**Work item**
Copy, word for word, the lines of the listing below from the line with "Table 1. Molecular" up to and including the line with "Figure 10. Simulation". Drop the pictures.

**Supplied records**
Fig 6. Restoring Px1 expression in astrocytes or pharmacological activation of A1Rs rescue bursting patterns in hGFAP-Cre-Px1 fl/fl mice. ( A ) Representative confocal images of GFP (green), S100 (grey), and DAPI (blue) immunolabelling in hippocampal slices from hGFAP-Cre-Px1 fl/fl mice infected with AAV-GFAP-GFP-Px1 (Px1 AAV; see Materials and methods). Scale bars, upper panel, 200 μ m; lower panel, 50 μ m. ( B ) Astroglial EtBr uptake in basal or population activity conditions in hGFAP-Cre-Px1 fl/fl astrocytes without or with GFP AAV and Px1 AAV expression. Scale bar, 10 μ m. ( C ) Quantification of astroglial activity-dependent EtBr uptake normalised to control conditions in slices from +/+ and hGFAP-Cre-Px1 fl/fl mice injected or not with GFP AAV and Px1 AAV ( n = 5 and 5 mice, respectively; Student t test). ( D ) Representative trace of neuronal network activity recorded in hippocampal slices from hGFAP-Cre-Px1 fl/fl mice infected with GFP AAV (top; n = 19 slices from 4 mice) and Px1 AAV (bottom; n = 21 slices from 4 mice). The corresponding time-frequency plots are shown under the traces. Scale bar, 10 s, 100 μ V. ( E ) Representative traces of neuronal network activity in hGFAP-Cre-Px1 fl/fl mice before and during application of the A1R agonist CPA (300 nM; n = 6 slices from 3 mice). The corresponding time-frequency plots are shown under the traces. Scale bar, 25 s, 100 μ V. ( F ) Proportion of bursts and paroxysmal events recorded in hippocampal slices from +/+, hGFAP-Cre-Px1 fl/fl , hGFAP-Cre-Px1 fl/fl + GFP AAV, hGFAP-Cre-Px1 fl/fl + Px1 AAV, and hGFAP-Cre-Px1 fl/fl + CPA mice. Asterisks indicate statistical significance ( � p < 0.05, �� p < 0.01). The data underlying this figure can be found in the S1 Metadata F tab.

--

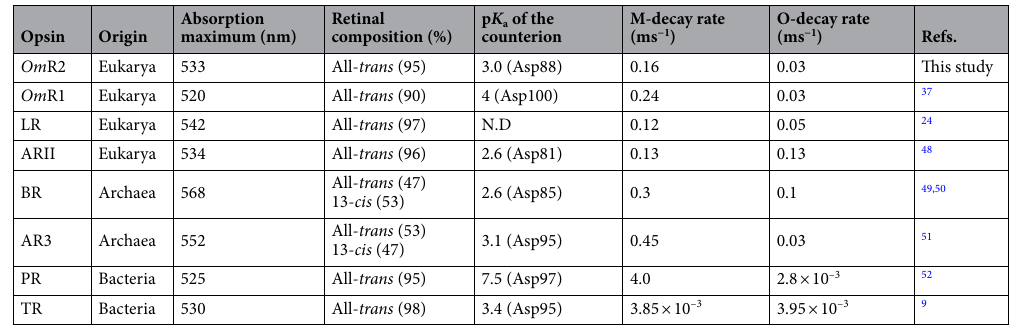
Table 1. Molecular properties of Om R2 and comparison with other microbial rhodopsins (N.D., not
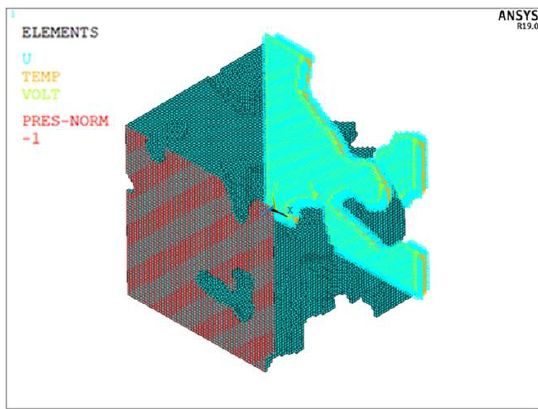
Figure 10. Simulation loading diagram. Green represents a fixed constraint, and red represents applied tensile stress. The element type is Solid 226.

**Output of the task**
Table 1. Molecular properties of Om R2 and comparison with other microbial rhodopsins (N.D., not
Figure 10. Simulation loading diagram. Green represents a fixed constraint, and red represents applied tensile stress. The element type is Solid 226.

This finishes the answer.